Executive Order 13789, issued in April, directed Treasury to review significant regulations that were issued in 2016 and 2017 to determine if the regulations cost too much, are too complex, or exceed the IRS's statutory authority.
Treasury determined that 53 of the regulations issued during the review period were "minor or technical in nature" and not significant. It treated the remaining 52 regulations as potentially significant and reviewed them under the terms of the executive order. Treasury determined that eight regulations qualified as significant and met the criteria of the executive order.
Those eight regulations are:
- Proposed regulations under Sec. 103 on the definition of a political subdivision (REG-129067-15);
- Temporary regulations under Sec. 337(d) on certain transfers of property to regulated investment companies (RICs) and real estate investment trusts (REITs) (T.D. 9770);
- Final regulations under Sec. 7602 on the participation of a person described in Sec. 6103(n) in a summons interview (T.D. 9778);
- Proposed regulations under Sec. 2704 on restrictions on liquidation of an interest for estate, gift, and generation-skipping transfer taxes (REG-163113-02);
- Temporary regulations under Sec. 752 on liabilities recognized as recourse partnership liabilities (T.D. 9788);
- Final and temporary regulations under Sec. 385 on the treatment of certain interests in corporations as stock or indebtedness (T.D. 9790);
- Final regulations under Sec. 987 on income and currency gain or loss with respect to a Sec. 987 qualified business unit (T.D. 9794); and
- Final regulations under Sec. 367 on the treatment of certain transfers of property to foreign corporations (T.D. 9803).

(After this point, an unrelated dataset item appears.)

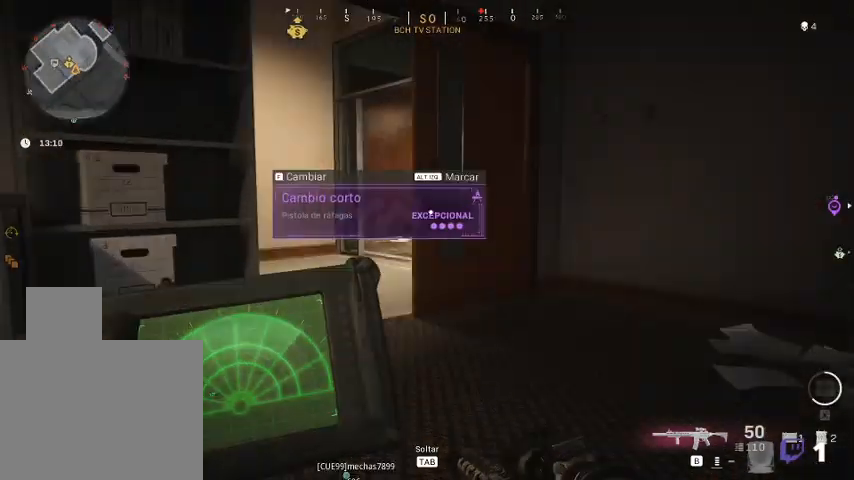
{"keys": ["w"], "mouse": [], "events": []}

Under Executive Order 13789, Treasury was directed to submit a final report to President Donald Trump by Sept. 18, 2017, recommending specific actions to mitigate the burdens imposed by the identified regulations. Visit thetaxadviser.com for updates on this report, which was scheduled to be submitted after this issue of The Tax Adviser went to press.
On Aug. 2, the AICPA's Tax Executive Committee, chaired by Annette Nellen, issued a letter to the IRS recommending that four of the above regulations be withdrawn: REG-163113-02 (Sec. 2704 regulations described in No. 4, above); T.D. 9790 (Sec. 385 regulations described in No. 6, above); T.D. 9794 (Sec. 987 regulations on qualified business units, described in No. 7, above); and T.D. 9803 (Sec. 367 regulations described in No. 8, above).
The AICPA noted that it had not taken a position on the remaining regulations and its silence did not indicate whether it supported their modification or repeal (AICPA letter available at www.aicpa.org.